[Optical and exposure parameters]
========================

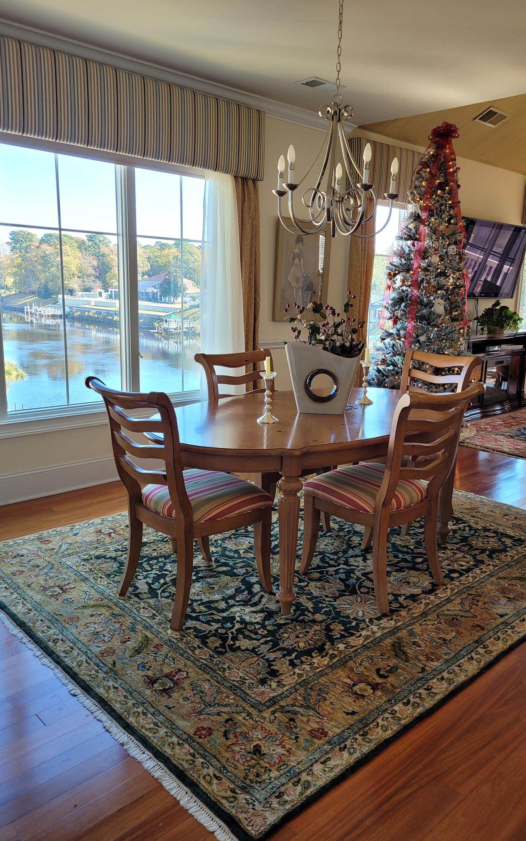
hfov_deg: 44.5
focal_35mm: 28
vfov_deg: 66.5
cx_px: 291
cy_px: 419
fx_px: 642
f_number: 1.8
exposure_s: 1/120
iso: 64
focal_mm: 5.4
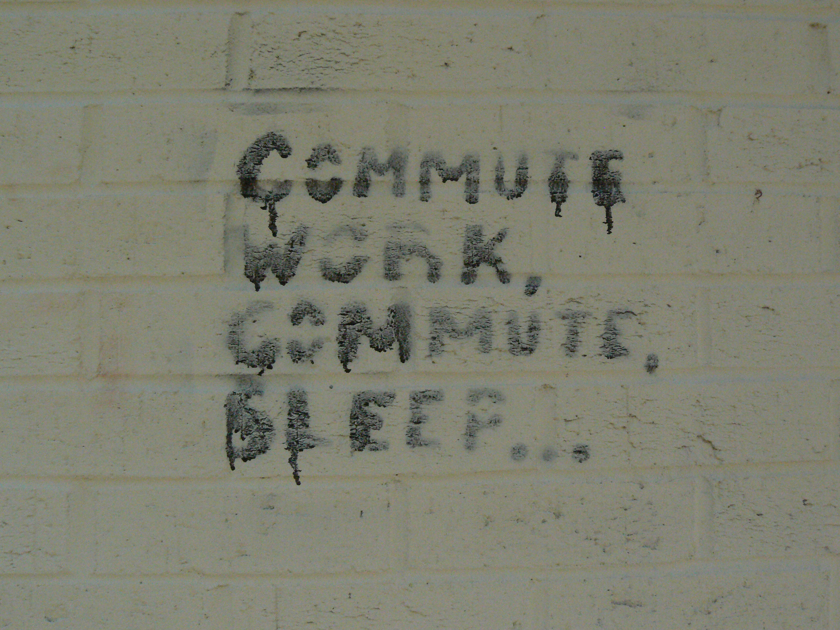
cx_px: 420
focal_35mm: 36
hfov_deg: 51.4
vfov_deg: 39.7
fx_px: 874
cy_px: 315
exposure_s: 1/2000
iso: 400
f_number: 8
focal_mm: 6
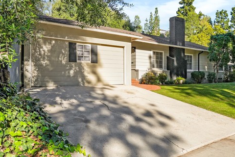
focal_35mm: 29
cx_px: 120
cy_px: 75
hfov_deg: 64.2
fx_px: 187
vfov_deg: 45.4
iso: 100
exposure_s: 1/125
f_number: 9
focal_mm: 21.5
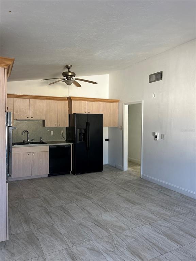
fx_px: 196
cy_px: 130
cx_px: 98
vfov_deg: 67.3
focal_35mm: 26
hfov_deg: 53.1
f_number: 1.5
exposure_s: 1/109
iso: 125
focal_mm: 5.7
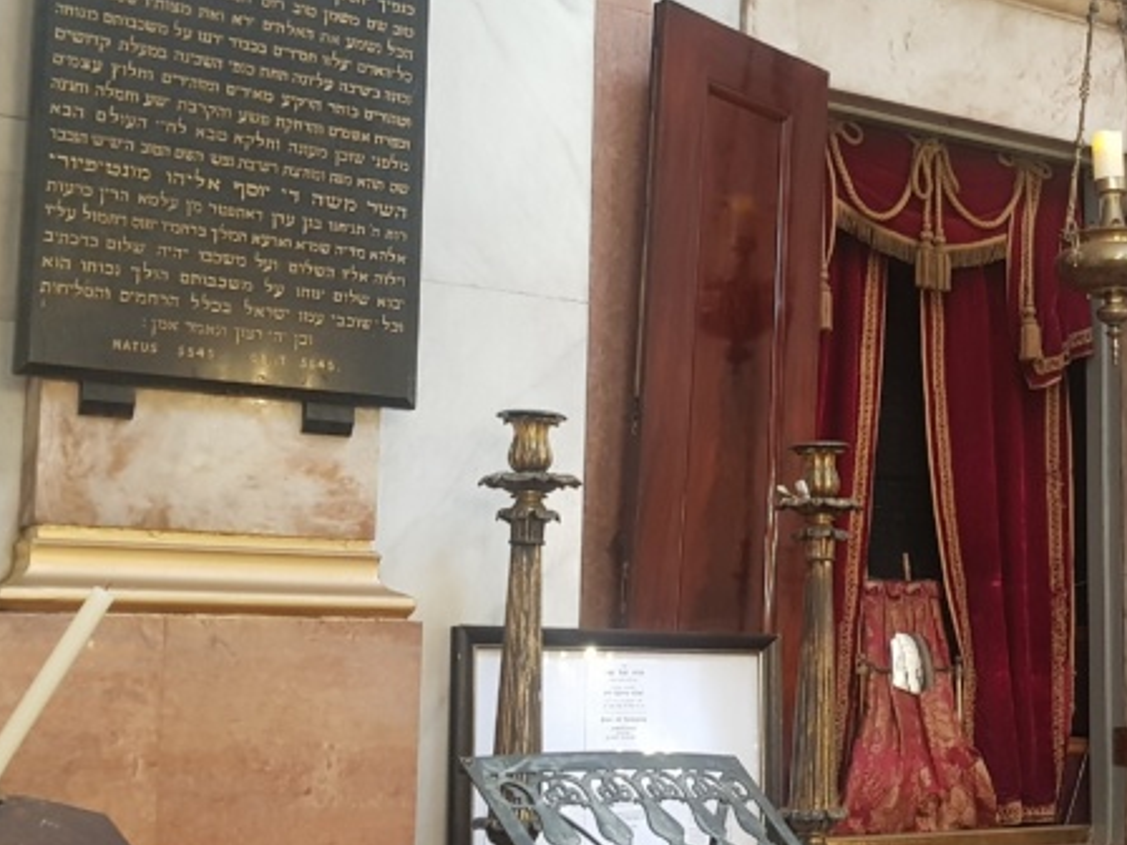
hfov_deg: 31.8
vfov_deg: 25.2
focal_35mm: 58
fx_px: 1888
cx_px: 999
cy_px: 483
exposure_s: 1/25
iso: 200
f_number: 1.7
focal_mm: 4.2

========================

**WORK ORDER**:
Because the copy must hold no pictures, return only the lines that run from the line containing "vfov_deg: 45.4" to the end of the data above, each exactly as it stands.

**WRITTEN REPLY**:
vfov_deg: 45.4
iso: 100
exposure_s: 1/125
f_number: 9
focal_mm: 21.5
fx_px: 196
cy_px: 130
cx_px: 98
vfov_deg: 67.3
focal_35mm: 26
hfov_deg: 53.1
f_number: 1.5
exposure_s: 1/109
iso: 125
focal_mm: 5.7
hfov_deg: 31.8
vfov_deg: 25.2
focal_35mm: 58
fx_px: 1888
cx_px: 999
cy_px: 483
exposure_s: 1/25
iso: 200
f_number: 1.7
focal_mm: 4.2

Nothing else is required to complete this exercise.